Let $I^{n}\overset{_\mathrm{def}}{=}\left\{x=\left(x_{1}, \ldots, x_{n}\right) \in \mathbb{R}^{n}|\;\;a_i\leq x_{i} \leq b_{i}\,;\; i=1, \ldots, n\right\}$ be an $n$-dimensional closed interval and $I$ a closed interval $[a, b] \subset \mathbb{R}$.
Proposition.

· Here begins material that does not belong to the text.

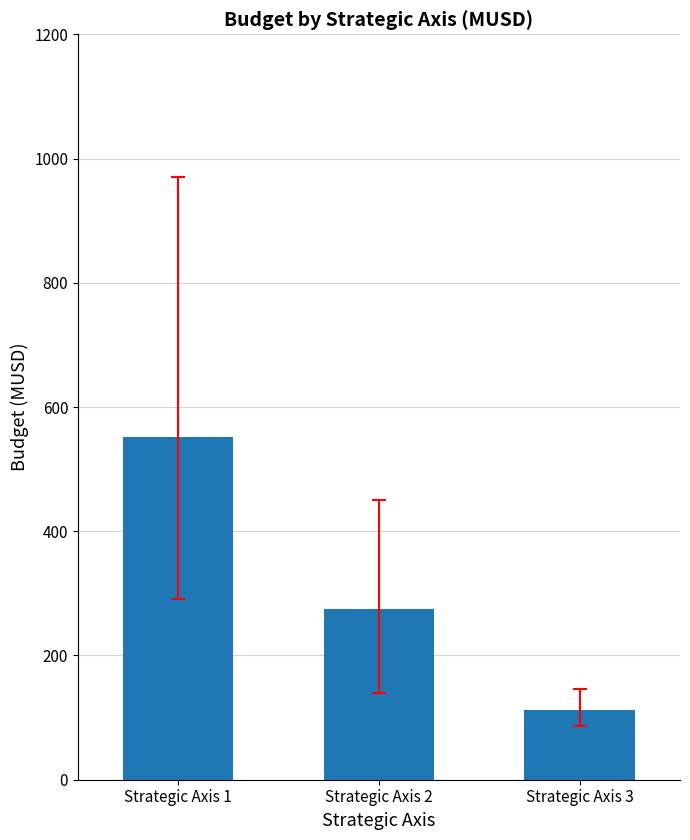

Which has a higher value, Strategic Axis 2 or Strategic Axis 3?

Strategic Axis 2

Let $f \in C^0(I^n\times I,\mathbb{R})$. If for all $(x_1,\ldots,x_n)\in I^n$ there is a $t^\ast\in [a,b]$ such that $f(x_1,\ldots,x_n,t^\ast)=0$ then the function $$ m(x_1,\ldots,x_{n-1},x_{n})=\inf\{t\in [a,b] : f(x_1,\ldots,x_{n-1},x_{n},t)=0\} $$ is also continuous on the $I^n$.

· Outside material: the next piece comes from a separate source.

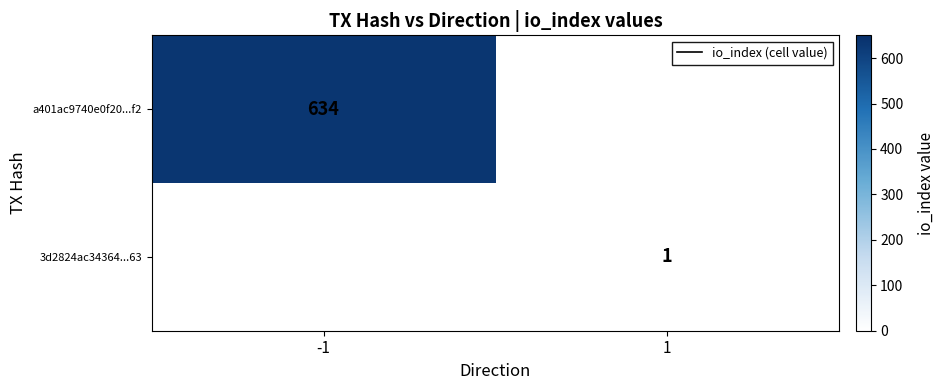

True or false: a401ac9740e0f20...f2 has a value of 1043 at -1.

False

Can anyone suggest a mathematical analysis textbook that contains proof of this Proposition?
I have already sought proof of this result in classic textbooks of mathematical analysis such as
- Real Mathematical Analysis by Charles Chapman Pugh.
- Principles of Mathematical Analysis by Walter Rudin
- Mathematical Analysis I by V. A. Zorich
but without success.
An example: Let $g(t)=1$ for $t\leq 1$ and $g(t)=2-t$ for $t>1$. Let $[a, b]=[-3, 3]$. Let $$ f(x_1, ...,x_n, t)=(x_1^2+x_2^2+...+x_n^2+t^2)g(t), $$ Thus if $(x_1, ...,x_n)\neq 0$ we have $m(x_1, ...,x_n)=2$, while $m(0, ... ,0)=0$.
In general one can only show $m$ is lower semicontinuous.
If one assumes $t^*$ is unique, one can prove the conclusion, but then the $\inf$ in the definition of $m$ looks funny.